US 11,967,316 B2
	Audio recognition method, method, apparatus for positioning target audio, and device
Jimeng Zheng, Shenzhen (CN); Ian Ernan Liu, Shenzhen (CN); Yi Gao, Shenzhen (CN); and Weiwei Li, Shenzhen (CN)
Assigned to TENCENT TECHNOLOGY (SHENZHEN) COMPANY LIMITED, Shenzhen (CN)
Filed by Tencent Technology (Shenzhen) Company Limited, Shenzhen (CN)
Filed on Feb. 23, 2021, as Appl. No. 17/183,209.
Application 17/183,209 is a continuation of application No. PCT/CN2019/121946, filed on Nov. 29, 2019.
Claims priority of application No. 201811455880.6 (CN), filed on Nov. 30, 2018.
Prior Publication US 2021/0174792 A1, Jun. 10, 2021
Int. Cl. G10L 15/22 (2006.01); G01S 3/80 (2006.01); G01S 3/802 (2006.01); G10L 15/08 (2006.01); G10L 15/20 (2006.01); G10L 21/0224 (2013.01); G10L 21/0232 (2013.01); G10L 25/51 (2013.01); G10L 21/0208 (2013.01); G10L 21/0216 (2013.01)

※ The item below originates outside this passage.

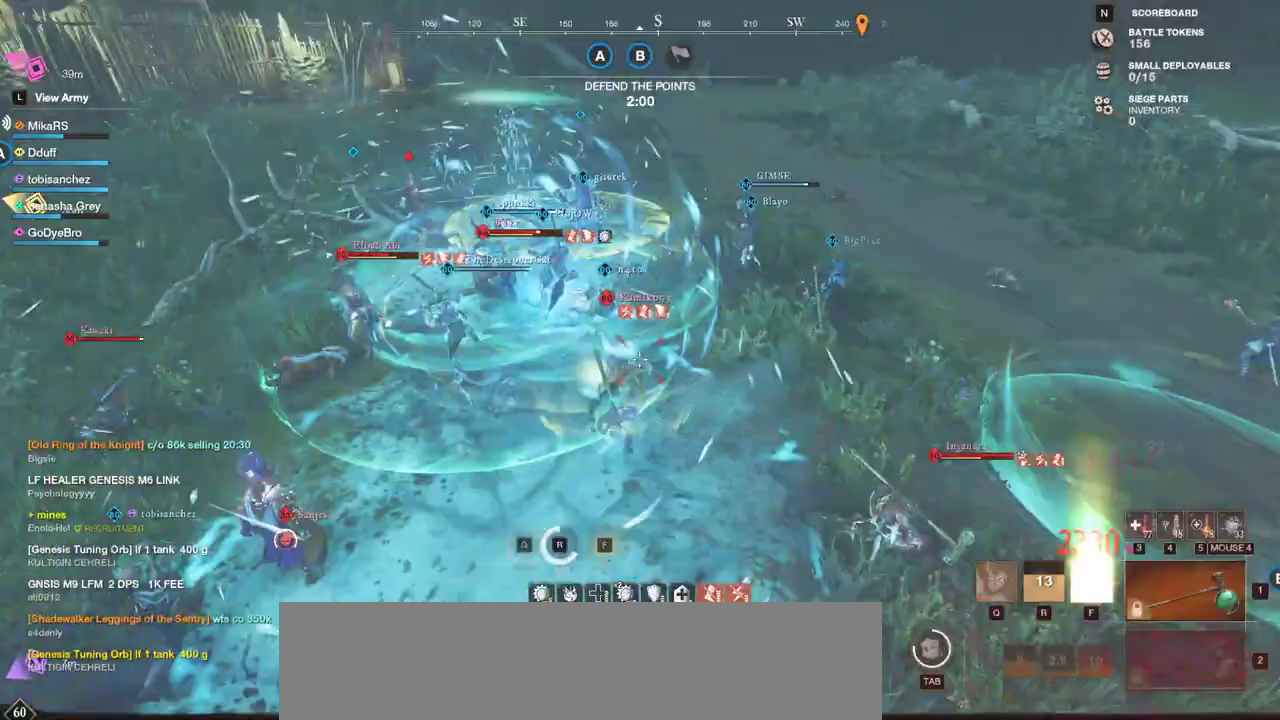
{"keys": ["f", "s"], "mouse": [], "events": [[150, "f", "down"], [167, "shift", "up"], [267, "f", "up"], [300, "f", "down"], [417, "f", "up"], [500, "a", "up"], [500, "f", "down"]]}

CPC G10L 15/20 (2013.01) [G01S 3/8006 (2013.01); G01S 3/802 (2013.01); G10L 15/08 (2013.01); G10L 15/22 (2013.01); G10L 21/0224 (2013.01); G10L 21/0232 (2013.01); G10L 25/51 (2013.01); G10L 2015/088 (2013.01); G10L 2021/02082 (2013.01); G10L 2021/02166 (2013.01)]

20 Claims

1. An audio recognition method, comprising:

obtaining audio signals collected in a plurality of directions in a space, the audio signals comprising a target-audio direct signal;

performing echo cancellation on the audio signals;

obtaining weights of a plurality of time-frequency points in the echo-canceled audio signals, a respective weight of each time-frequency point indicating a relative proportion of the target-audio direct signal in the echo-canceled audio signals at the time-frequency point;

weighting time-frequency components of the audio signals at the plurality of time-frequency points separately for each of the plurality of directions by using the weights of the plurality of time-frequency points, to obtain a weighted audio signal energy distribution of the audio signals in the plurality of directions, further including:

obtaining a weighted covariance matrix of each of the plurality of time-frequency points based at least in part on the obtained weights of the plurality of time-frequency points, starting and ending time points of a target wakeup word in the echo-canceled audio signals, and time-frequency domain expressions of the echo-canceled audio signals; and

performing weighted calculation on a spatial spectrum of the audio signals by using the weighted covariance matrix, to obtain the spatial spectrum of the audio signals weighted at the plurality of time-frequency points;

obtaining a sound source azimuth corresponding to the target-audio direct signal in the audio signals by using the weighted audio signal energy distribution of the audio signals in the plurality of directions; and

performing audio recognition to the audio signals based on the sound source azimuth corresponding to the target-audio direct signal.